Epratuzumab

Monoclonal antibody
- Type: Whole antibody
- Source: Humanized (from mouse)
- Target: CD22

Clinical data
- Trade names: LymphoCide
- ATC code: none;

Legal status
- Legal status: Investigational;

Identifiers
- CAS Number: 205923-57-5;
- PubChem SID: 47206001;
- IUPHAR/BPS: 8088;
- DrugBank: DB04958;
- ChemSpider: none;
- UNII: 3062P60MH9;
- KEGG: D04036;

= Epratuzumab =

Monoclonal antibody

Epratuzumab (planned trade name LymphoCide) is a humanized monoclonal antibody. Potential uses may be found in oncology and in treatment of inflammatory autoimmune disorders, such as systemic lupus erythematosus (SLE).

==Clinical trials==
A clinical trial for relapsed adult acute lymphoblastic leukemia (ALL) has reported initial results.

Results have been published for a phase II trial in untreated follicular lymphoma.

Early results from a phase II trial for Diffuse large B-cell lymphoma (DLBCL) were encouraging.

The manufacturers in August 2009 announced success in early trials against SLE, and started two Phase III clinical trials.

July 2015 : Both phase III trials (EMBODY1/2) for SLE failed to meet their primary endpoint.

==Mechanism of action==
Epratuzumab binds to the glycoprotein CD22 of mature and malignant B-cells.
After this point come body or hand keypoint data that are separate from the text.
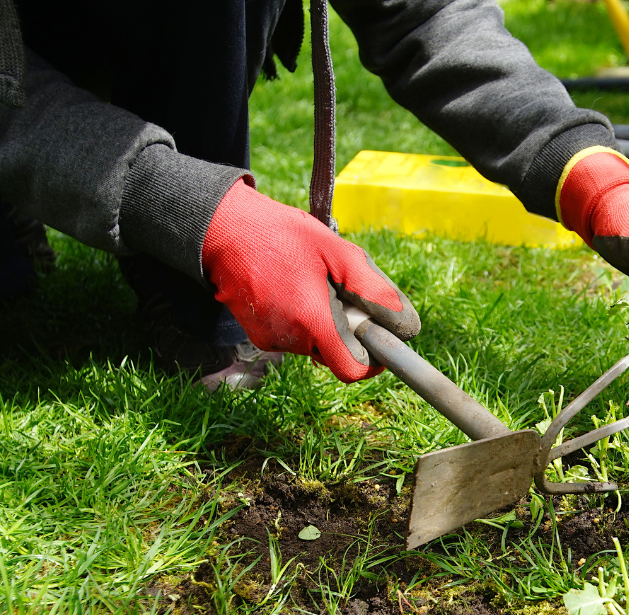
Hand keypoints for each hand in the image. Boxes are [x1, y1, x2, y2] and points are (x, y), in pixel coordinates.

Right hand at [201, 179, 419, 382]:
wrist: (224, 231)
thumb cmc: (282, 235)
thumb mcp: (337, 252)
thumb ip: (373, 289)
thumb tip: (404, 323)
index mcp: (312, 321)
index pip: (352, 369)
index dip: (373, 360)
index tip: (380, 338)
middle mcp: (289, 340)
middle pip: (337, 354)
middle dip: (349, 330)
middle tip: (342, 290)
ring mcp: (271, 340)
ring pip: (317, 344)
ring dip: (327, 321)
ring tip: (315, 282)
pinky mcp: (260, 336)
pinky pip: (297, 337)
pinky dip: (305, 319)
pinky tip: (296, 287)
Elevated CD22 and other B-cell receptor (BCR) proteins are associated with SLE. "Epratuzumab's mechanism of action transfers these BCR proteins to helper cells called effector cells which reduces B-cell destruction and epratuzumab's impact on the body's immune system" via a process called trogocytosis. Other SLE therapies destroy B-cells which compromises the immune system.